The Tea Party might not be a flash in the pan.
Charlie Crist’s departure from the Republican Party in Florida has a lot of people wondering just what’s happening to us. It’s a good question. As it turns out, there’s only one time in our (relatively) short history when something like this happened before.
The United States has always had a two-party system. We’re set up so that third parties can safely be ignored. Their only real impact has always been as a “spoiler” – as when Ralph Nader single-handedly elected the idiot Bush in 2000 (to his everlasting shame). But just once in history, it didn’t work that way.
In the 1850’s, our nation was unalterably split over the question of slavery. The Supreme Court had ruled in the Dred Scott case that slaves were still slaves even if they were taken to a free state. It all boiled over with the Kansas-Nebraska Act, which was essentially a “states rights” law that said states could decide by popular vote whether they would allow slavery or not. (Back then, Democrats were the champions of “states rights”!) Whigs, the opposition to the Democrats at the time, could never figure out where they stood on the issue. Here’s Wikipedia’s take on it:
“The party was ultimately destroyed by the question of whether to allow the expansion of slavery to the territories. With deep fissures in the party on this question, the anti-slavery faction successfully prevented the nomination of its own incumbent President Fillmore in the 1852 presidential election; instead, the party nominated General Winfield Scott, who was soundly defeated. Its leaders quit politics (as Lincoln did temporarily) or changed parties. The voter base defected to the Republican Party, various coalition parties in some states, and to the Democratic Party. By the 1856 presidential election, the party had lost its ability to maintain a national coalition of effective state parties.”

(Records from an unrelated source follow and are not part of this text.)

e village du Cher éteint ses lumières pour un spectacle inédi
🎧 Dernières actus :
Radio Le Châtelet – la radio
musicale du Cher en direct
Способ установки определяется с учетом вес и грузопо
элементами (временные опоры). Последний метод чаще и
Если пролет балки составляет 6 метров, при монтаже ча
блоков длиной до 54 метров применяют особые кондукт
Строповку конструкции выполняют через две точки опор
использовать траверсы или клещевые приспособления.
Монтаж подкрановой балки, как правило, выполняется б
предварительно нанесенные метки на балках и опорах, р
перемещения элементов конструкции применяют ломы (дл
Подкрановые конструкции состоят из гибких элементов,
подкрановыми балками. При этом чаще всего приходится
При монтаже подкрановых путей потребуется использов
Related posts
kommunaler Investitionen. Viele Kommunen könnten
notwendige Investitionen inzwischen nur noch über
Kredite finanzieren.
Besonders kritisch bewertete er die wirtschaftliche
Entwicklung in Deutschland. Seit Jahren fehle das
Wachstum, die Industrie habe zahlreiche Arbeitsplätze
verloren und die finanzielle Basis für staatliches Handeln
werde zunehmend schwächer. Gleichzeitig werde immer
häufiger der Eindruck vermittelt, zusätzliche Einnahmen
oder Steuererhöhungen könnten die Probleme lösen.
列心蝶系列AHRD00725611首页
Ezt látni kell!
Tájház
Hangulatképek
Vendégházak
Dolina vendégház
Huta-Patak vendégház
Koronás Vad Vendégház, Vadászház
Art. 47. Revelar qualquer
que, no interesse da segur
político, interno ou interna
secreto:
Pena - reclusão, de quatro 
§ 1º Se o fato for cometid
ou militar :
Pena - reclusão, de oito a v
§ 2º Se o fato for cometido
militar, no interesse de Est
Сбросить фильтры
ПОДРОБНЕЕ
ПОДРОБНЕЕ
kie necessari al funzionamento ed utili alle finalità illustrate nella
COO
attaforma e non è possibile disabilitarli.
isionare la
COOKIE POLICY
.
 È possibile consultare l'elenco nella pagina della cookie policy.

This is essentially what the Tea Party people want to do – destroy the Republican Party as it now stands and elect the next President, just as Lincoln was elected in 1860, on the ashes. It’s not that far fetched. Today’s Republicans can’t figure out what they stand for either. Grass-roots Republicans believe in balanced budgets, non-interference in foreign wars, and smaller governments. Republican administrations run monsterous budget deficits, start or continue foreign wars, and expand the federal government. (Bush was responsible for the biggest expansion of federal power seen since Roosevelt.) Republican voters tend to vote “against” the other guy rather than “for” their own guy (They are ‘The Party of No’.) but they figure it out eventually.
There is no single, soul wrenching issue that unites them like slavery united the Republicans in 1860, however. Even if the Tea Party people were somehow successful, I’m not sure what they would do.
The key lesson for the Democrats in all this is to avoid the same awful fate. Passing health care was a good first step in actually standing for something. But we need more. Much more.
Could it be that our problems on the border with Mexico be that factor ? Their are certainly a lot of citizens in this country who have very strong feelings one way or the other. Lena
Doubtful. Some people get very excited about that issue, but not enough to be the kind of once-in-two-centuries crisis that they need.